Technical writers or non fiction writers scribble to pay the bills and for the love of the analytical or the exercise of truth or deception.

Fiction authors write to illuminate their world or escape it.

Whichever kind of writer, it's all about staying alive and helping or entertaining others.

The Writing Life

Like most writers, I have a love of reading and the power of words. When I was younger, I read everything I could get my hands on, but I don’t consider myself well read. I consumed books like a starved person, so quickly I hardly knew what I had read. By some strange process of osmosis, I learned from everything I read, but I cannot give you an erudite discussion of characters, plots, or authors. I can only tell you it’s lodged some where in the core of my being and informs my writing.

In addition to reading, I’ve spent a life time writing---from that first elementary school composition to my college days when I studied French literature and wrote explications de texte. Along the way, I fell into technical writing--to put food on the table and pay bills. In the 90s, I had the good fortune to take a dialog class with Sol Stein, former owner of Stein & Day publishers in New York and a prolific author. That led to his California-based writers’ group, Chapter One. It was a rigorous, ego-bruising experience, but I was intent on learning everything I could about fiction writing. A few years ago, I also had the good fortune to study with another writer, Louella Nelson, an experienced romance writer and teacher of fiction writing. She provided a different perspective and balance to my writing.

My novel, DREAMING OF LAUGHING HAWK, a mainstream, Sixties era novel, is available on Amazon in print and ebook (also available in Canada, Europe, Japan, and Brazil). Download a free sample. If you like it, I hope you'll download the book and post a review on Amazon.

Thursday, November 12, 2009

Childhood Vignette

Recently, I discovered a watercolor in the bottom of my dresser drawer that I painted back in the 50s (1950s, not 1850s) when I was seven years old.
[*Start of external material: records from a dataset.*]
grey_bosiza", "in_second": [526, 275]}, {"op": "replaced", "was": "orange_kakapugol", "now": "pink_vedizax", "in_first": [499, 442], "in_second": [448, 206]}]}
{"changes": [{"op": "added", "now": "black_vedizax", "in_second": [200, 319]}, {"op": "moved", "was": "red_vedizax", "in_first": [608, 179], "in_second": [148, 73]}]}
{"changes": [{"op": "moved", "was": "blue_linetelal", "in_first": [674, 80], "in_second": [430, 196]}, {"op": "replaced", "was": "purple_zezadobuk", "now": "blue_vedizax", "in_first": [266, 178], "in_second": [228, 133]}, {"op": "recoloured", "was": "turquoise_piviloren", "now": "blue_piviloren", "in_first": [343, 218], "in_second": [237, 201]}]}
It's interesting to look at your life through the prism of a childhood watercolor.

Back then, my parents rented an old, clap board farm house in the country near Arrowsmith, Illinois. The house had electricity, but no hot or cold running water or central heat. Heat was an old coal-burning stove in the kitchen that blew up the first winter we moved in. That first winter we (my parents, brother and I) lived in the kitchen to stay warm. The kitchen had a faux braided rug made of linoleum on the kitchen floor. Whenever the wind blew, it would blow under the front door and lift up the linoleum. My mother finally got the hang of stuffing rags around the bottom of the door.
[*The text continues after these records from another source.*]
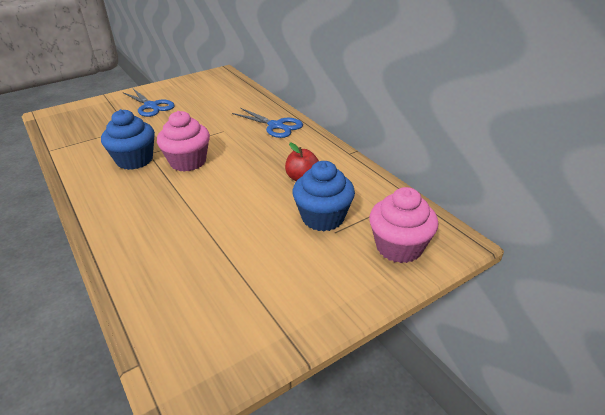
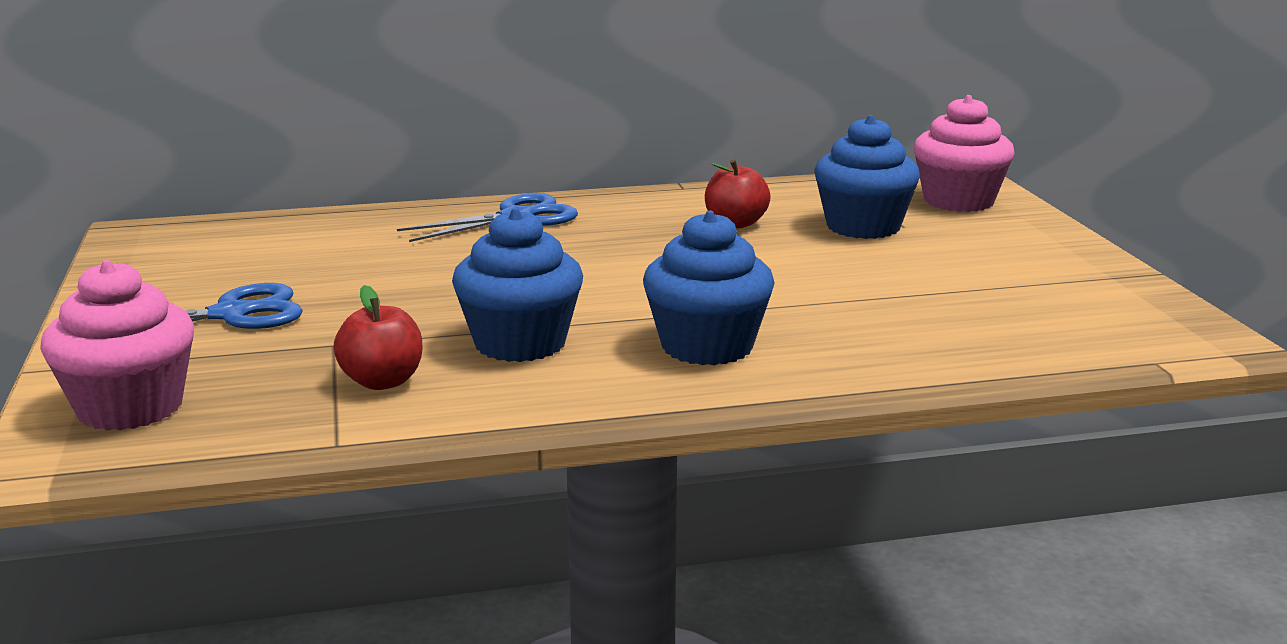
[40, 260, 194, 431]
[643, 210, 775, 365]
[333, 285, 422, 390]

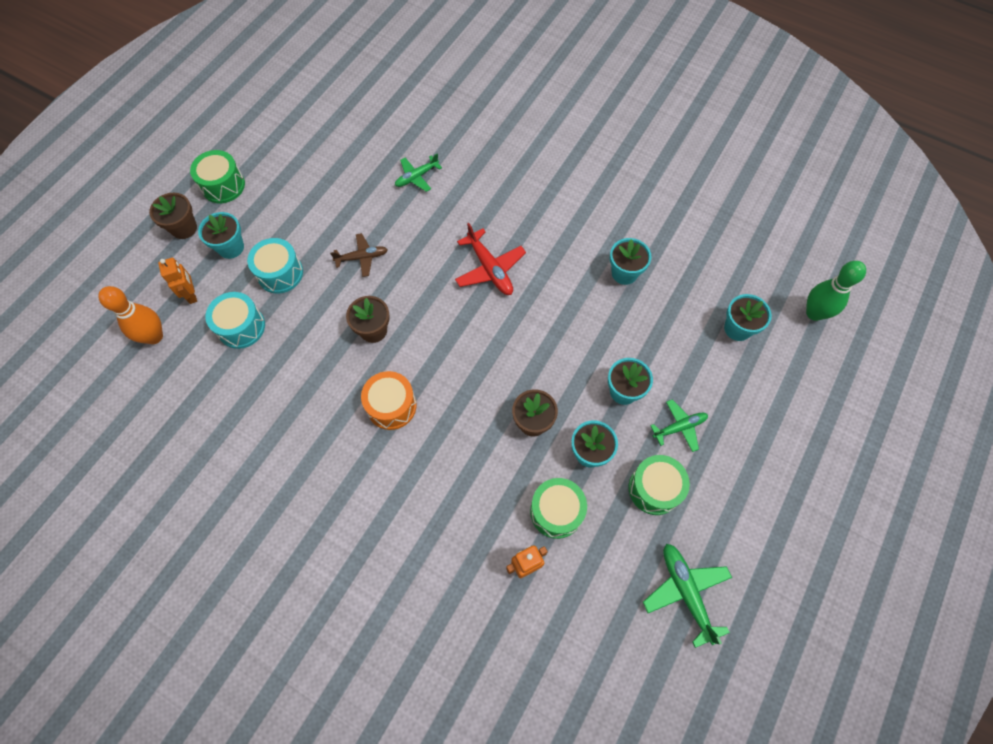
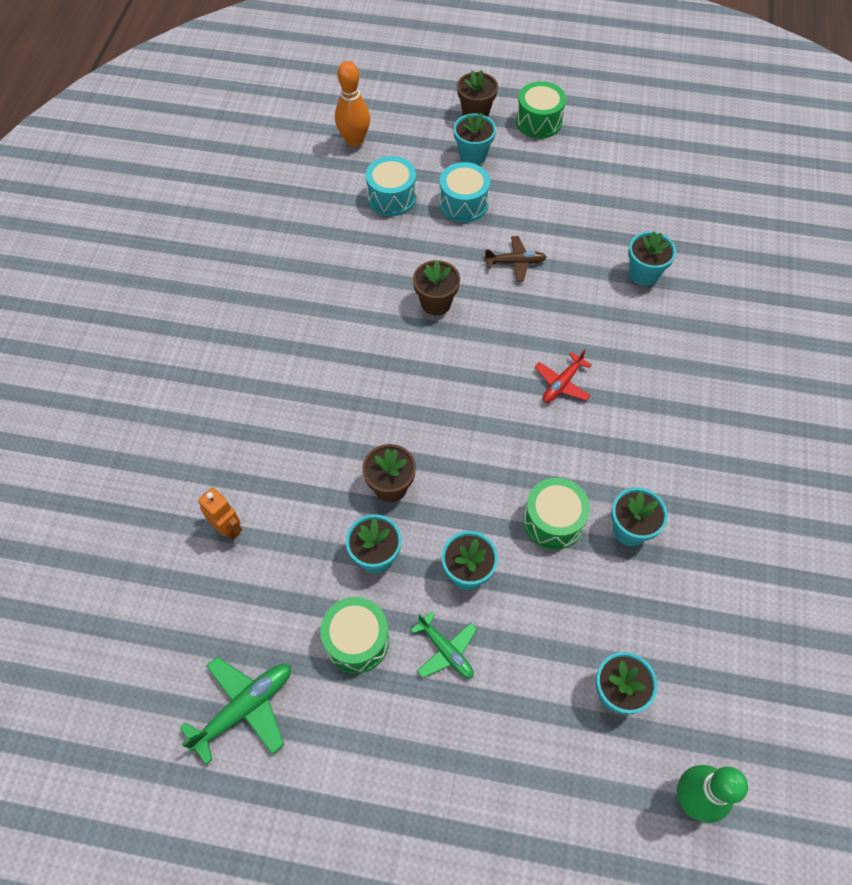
[628, 231, 676, 286]
[535, 349, 592, 403]
[484, 236, 547, 282]
[158, 258, 197, 304] (first image)
[361, 371, 416, 430] (first image)
[523, 478, 590, 550]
There was no bathroom. We made do with a stinky out house and an old clawfoot bathtub that sat in the enclosed back porch. (I don't remember how they even drained the damn thing.) We had to heat the water for baths, of course. Most baths for us children were conducted in a square metal tub that was set in the middle of the kitchen on Saturday nights.

The kitchen was the main room in the house. In one corner was a curtained area that had a sink, a water pump, and a small cabinet for dishes. In the opposite corner was the infamous coal stove that kept us alive in the winter when it wasn't trying to blow us up. A table and chairs, refrigerator, stove, a TV (the kind with the snowy black and white screen), and a day bed filled up the rest of the large farm kitchen. It was there that I created this drawing on the kitchen table.
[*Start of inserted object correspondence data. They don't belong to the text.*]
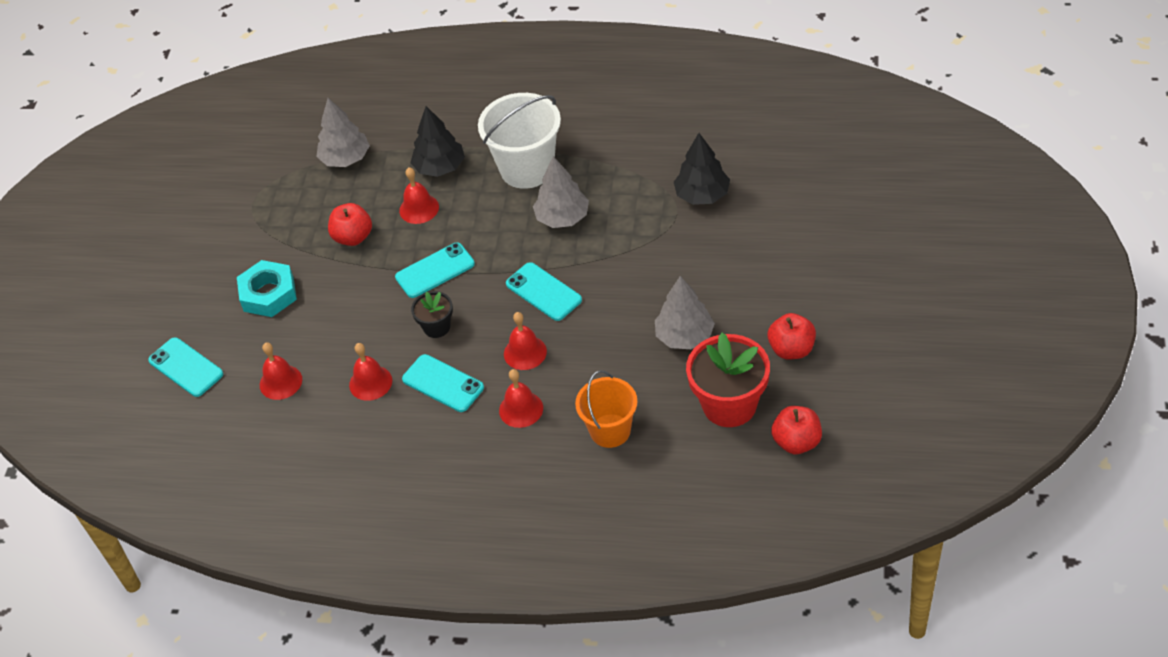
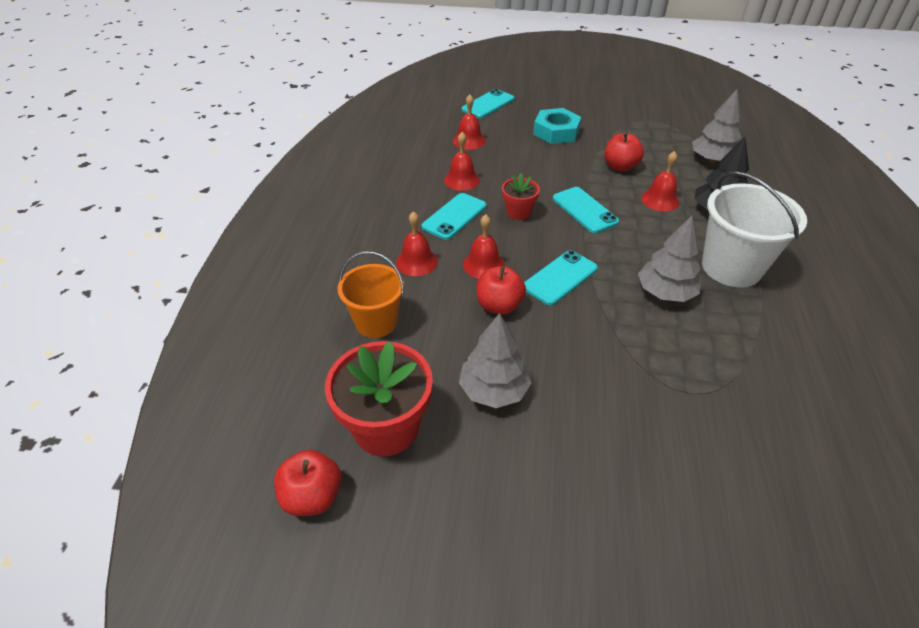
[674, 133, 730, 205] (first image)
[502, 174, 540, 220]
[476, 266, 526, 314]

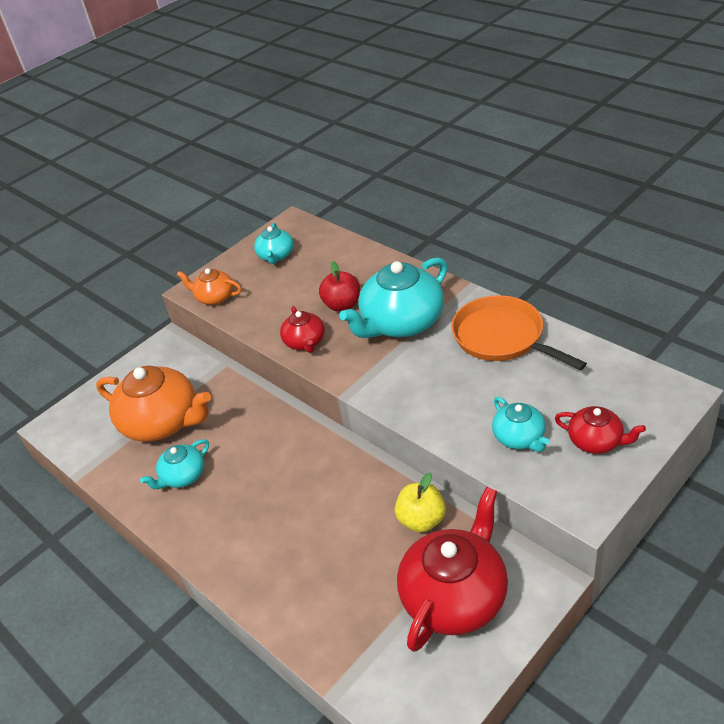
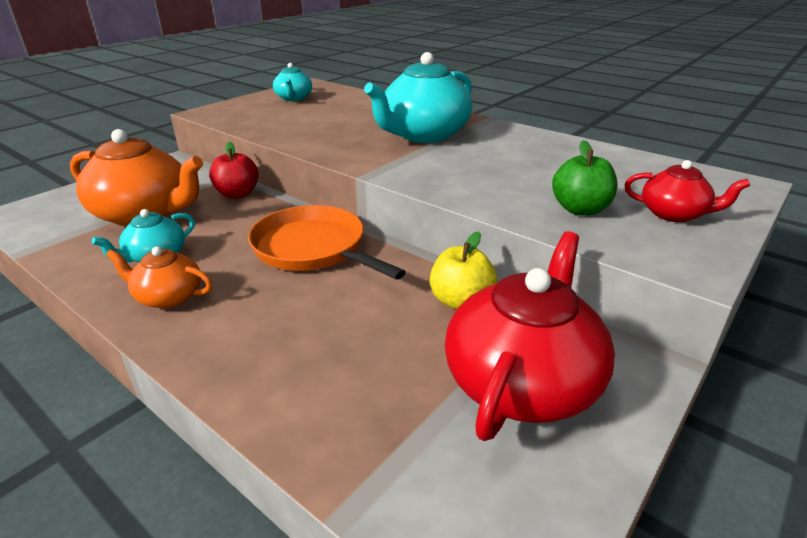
[209, 142, 259, 199]
[106, 246, 212, 308]
[248, 205, 406, 280]
[280, 306, 325, 353] (first image)
[552, 140, 617, 216]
I was obsessed with drawing and painting. One day my father, who dealt in antiques at that time, brought home an old secretary desk. Inside was an art book on nude drawing that became my treasured possession. (My youngest daughter now has this book and if she every loses it, I'll strangle her.) I studied every page. At that time, not only was I obsessed with drawing, but I was obsessed with the Virgin Mary. The poor woman had to first be drawn in the nude so the drawing could be anatomically correct before I dressed her. I was so obsessed with drawing, that my first grade teacher, Miss Louis, always allowed me to draw on the blackboard during lunch hour. She thought I was going to be a great artist. Ha!

As you can see from this drawing, my life at that time was dominated by the outdoors and hunting. My father raised Weimeraners and German Shorthaired Pointers. In the fall, he and his friends went pheasant hunting in the stubbly corn fields. It was a religion with him--the only one he ever believed in. My first lessons in life were about the earth, animals, and, yes, staying alive.


  1. I hope you framed this, it has such a great story behind it!

  2. Great story! Don't worry, I still have the book!